START Data shown

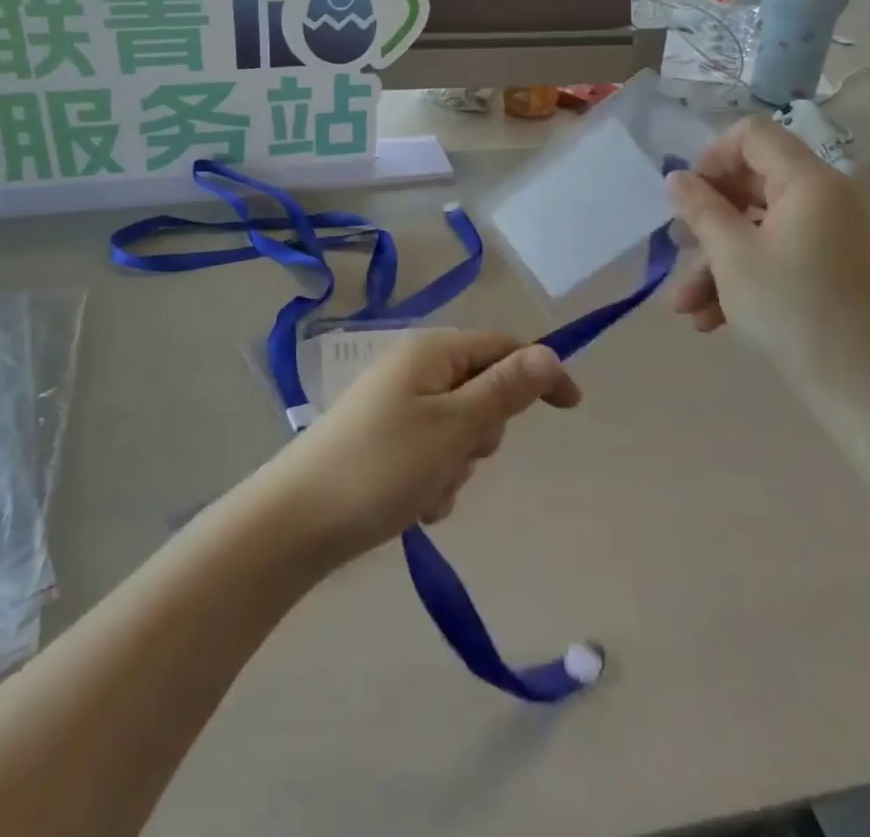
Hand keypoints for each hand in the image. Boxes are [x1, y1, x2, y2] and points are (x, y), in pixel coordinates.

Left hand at [256, 330, 580, 569]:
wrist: (297, 522)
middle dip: (484, 431)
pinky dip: (435, 480)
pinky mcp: (384, 441)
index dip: (540, 372)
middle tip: (459, 457)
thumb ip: (505, 390)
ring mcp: (396, 405)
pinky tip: (413, 506)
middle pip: (482, 390)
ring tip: (428, 489)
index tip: (572, 409)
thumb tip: (549, 353)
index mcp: (431, 352)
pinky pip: (433, 454)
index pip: (503, 347)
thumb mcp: (454, 427)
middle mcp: (414, 369)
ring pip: (460, 429)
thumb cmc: (383, 467)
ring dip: (458, 463)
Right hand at [665, 116, 869, 400]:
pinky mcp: (841, 265)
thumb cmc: (792, 311)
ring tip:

END Data shown

--- Work instructions ---
From the first line to the last, repeat the records above exactly, leaving out the pictures.

--- Answer section ---
Hand keypoints for each hand in the image. Boxes are [x1, y1, x2, y2] and points are (x, y), in pixel coordinates.

Left hand at [256, 330, 580, 569]:
wrist: (297, 522)
middle dip: (484, 431)
pinky dip: (435, 480)
pinky mcp: (384, 441)
index dip: (540, 372)
middle tip: (459, 457)
thumb ip: (505, 390)
ring mcp: (396, 405)
pinky tip: (413, 506)
middle pip: (482, 390)
ring tip: (428, 489)
index tip: (572, 409)
thumb tip: (549, 353)
index mcp: (431, 352)
pinky pip: (433, 454)
index pip: (503, 347)
thumb mcp: (454, 427)
middle mcp: (414, 369)
ring pip: (460, 429)
thumb cmc: (383, 467)
ring dip: (458, 463)
Right hand at [665, 116, 869, 400]:
pinky mcp: (841, 265)
thumb cmc: (792, 311)
ring tip:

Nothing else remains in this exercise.